◆ 抜粋本文 ◆
元オリンピック選手も失業労働者も、イギリス貴族もインディアンも、さらにはバーレスクの踊り子まで、世界60カ国から2,000人が馳せ参じた大賞金ウルトラマラソン。ロスーニューヨーク間5,000キロ、3カ月の行程にどんな冒険と人間ドラマが待つのだろう?これぞ“面白い”小説の見本と激賞された気宇壮大、爽かな感動を呼ぶ傑作。
上巻あらすじより
とりあえず読んでいる途中でなんだか走り出したくなりました。
有名な陸上競技のコーチであった作者が、実際に行われたアメリカ大陸横断マラソンに着想を得て書いたフィクションだそうです。第二次大戦前、何がしかの事情を抱えたランナーたちが賞金やプライドを懸けて長距離マラソンに挑み、その行程の中で様々な妨害や資金不足、自然現象との戦いなどに苦しみながらも走り続けるというストーリーです。

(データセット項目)

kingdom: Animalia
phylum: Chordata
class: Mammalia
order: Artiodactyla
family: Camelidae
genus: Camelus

◆ 課題一覧 ◆
a) 抜粋本文のあらすじ部分で、マラソンに集まった人々として挙げられているものをすべて書き出してください。
b) 抜粋本文によれば、このウルトラマラソンには何カ国から何人が集まったか。

◆ 解答一覧 ◆
a) 元オリンピック選手、失業労働者、イギリス貴族、インディアン、バーレスクの踊り子

b) 世界60カ国から2,000人。